Postcard from Hawaii: Hurricanes come out in force

KAPOLEI, Hawaii -- With its sprawling campus, it looks more like a small college, tucked in a middle- to upper-class neighborhood that's surrounded by tract housing, orchid gardens and cleanly swept streets.

But it's a high school, Kapolei High School, a new facility that opened its doors in 2000. It currently serves more than 2,300 students on 60 acres of land that once contained only sugar cane fields.

It's an atypical high school, with very typical students.

"These kids are just like any kids in America," said John Keogh, a business and Spanish teacher at the school. "Hawaii is very unique in that, just look at these kids walking by. You've got Filipinos, you've got Vietnamese, Japanese, American Samoan.

"But we don't have a pro team here. UH (University of Hawaii) is our team."

This week, Hawaiians have two pro teams again. The AFC and the NFC, its members here preparing for the Pro Bowl. And they're practicing literally in the backyard of the high school, on the practice field that houses the football team that took out defending state champion Kahuku in the 2007 playoffs.
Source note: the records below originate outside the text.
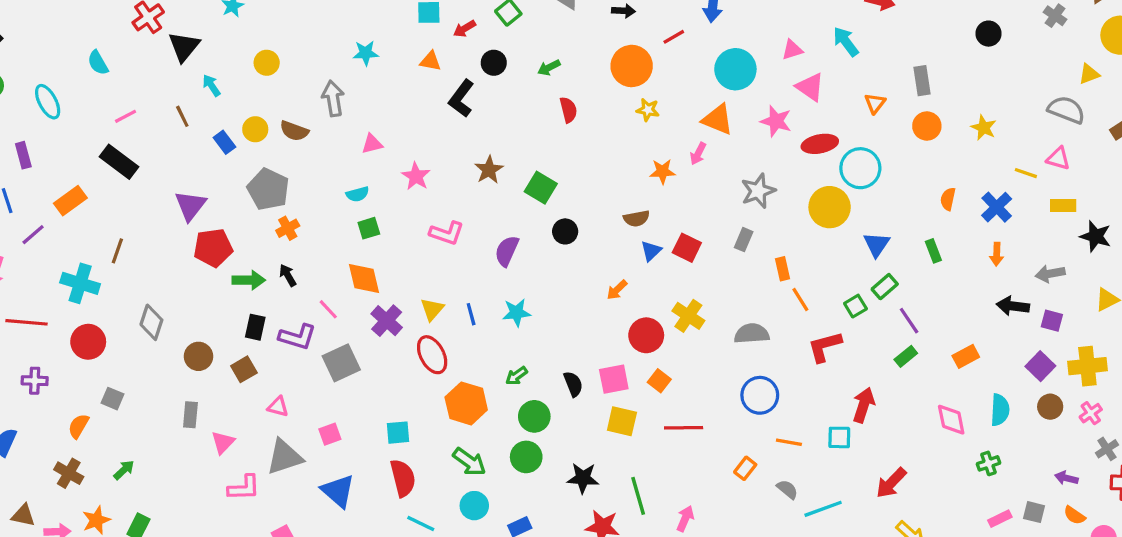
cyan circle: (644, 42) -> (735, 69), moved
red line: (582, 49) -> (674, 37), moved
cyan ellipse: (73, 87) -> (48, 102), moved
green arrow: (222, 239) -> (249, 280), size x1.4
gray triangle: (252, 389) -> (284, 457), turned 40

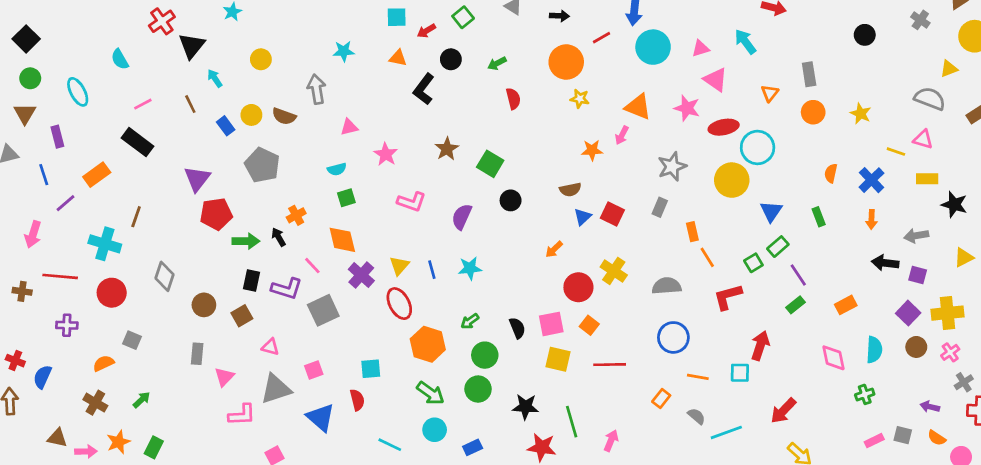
cyan circle: (735, 69) -> (653, 47), moved
orange cross: (288, 228) -> (296, 215), moved
orange semicircle: (78, 426) -> (103, 363), turned 35
red semicircle: (403, 478) -> (357, 400), moved, size x0.7

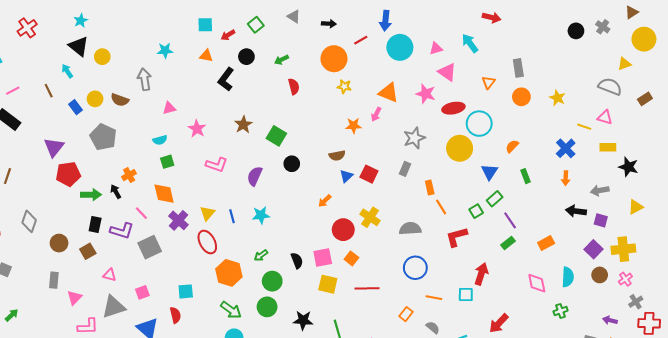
black circle: (865, 35) -> (576, 31), moved
black triangle: (192, 46) -> (79, 46), moved, turned -30
orange semicircle: (831, 173) -> (512, 146), moved, turned 32

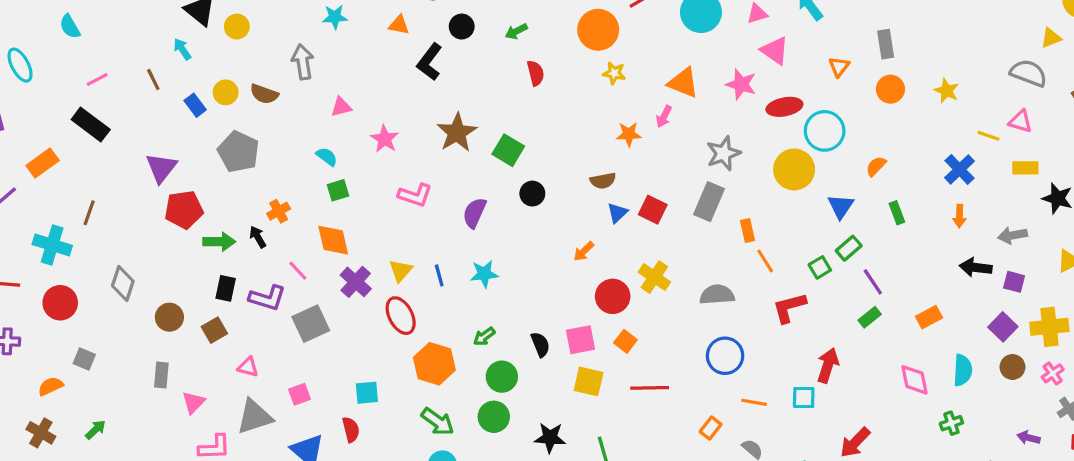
brown star: (243, 125) -> (457, 133), size x1.4
cyan semicircle: (160, 140) -> (327, 157), turned -128
gray rectangle: (405, 169) -> (709, 202), size x1.6

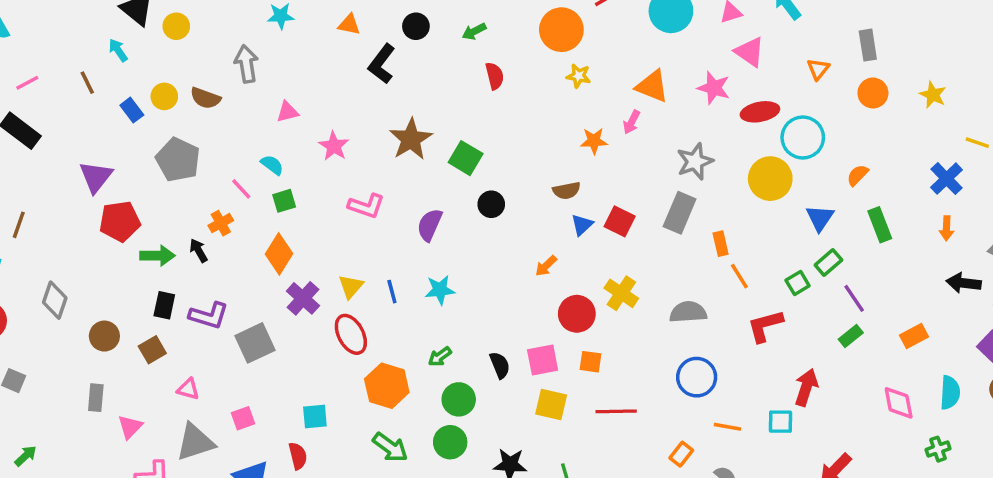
green rectangle: (897, 213) -> (880, 225), size x1.4
orange diamond: (333, 240) -> (279, 254), turned 45
pink line: (298, 271) -> (241, 189), moved
orange square: (625, 341) -> (591, 362), turned -30

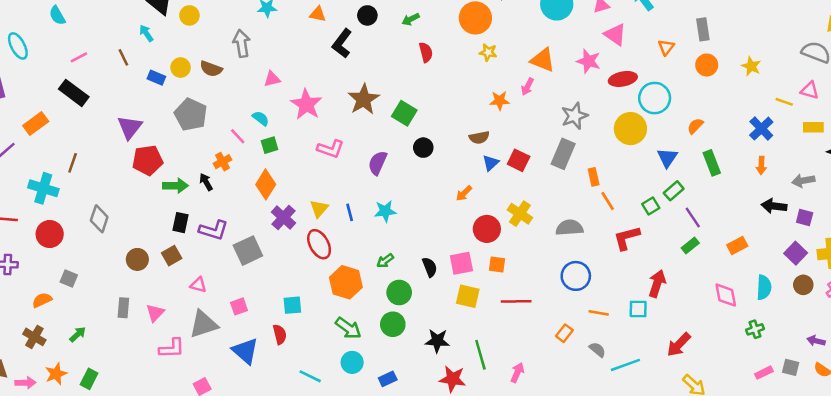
blue rectangle: (132, 110) -> (156, 78), turned -30
pink star: (334, 146) -> (306, 104), size x1.4
brown circle: (104, 336) -> (137, 259), moved
gray rectangle: (96, 398) -> (123, 308), moved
It was a victory folks around these parts still refer to as the day they "Shocked the World."

The Hurricanes are getting treated this week by the NFL, which moved its three days of Pro Bowl practice from a field in Ko Olina adjacent to the players' hotel to Kapolei High.

"We got word about a month ago that they would be playing here," said Keogh, a Buffalo, N.Y., transplant. "We loved the idea, we jumped on the opportunity. To be by world-class athletes, we thought, 'Let's do it.' These guys are the best at what they do, so it's been exciting for our kids."

Teachers volunteered to bring their students to 20-minute sessions. Some stood waving team flags, others wore their NFL gear. The most popular jersey was of Seahawks inside linebacker Lofa Tatupu, making his second Pro Bowl appearance. Tatupu is the son of former Patriots fullback Mosi Tatupu, a standout player at Punahou School in Honolulu where he set several Hawaii state rushing records.

"I was pretty excited that they were going to be playing on our football field," said Kyle Kettner, a senior at Kapolei High who was one of those in attendance at Tuesday's AFC session where he got to see his two favorite players, Broncos safety John Lynch and cornerback Champ Bailey.

"This is a once-in-a-lifetime opportunity. A lot of people in Hawaii have never been to an NFL game, so for the Pro Bowl to come here every year is pretty big."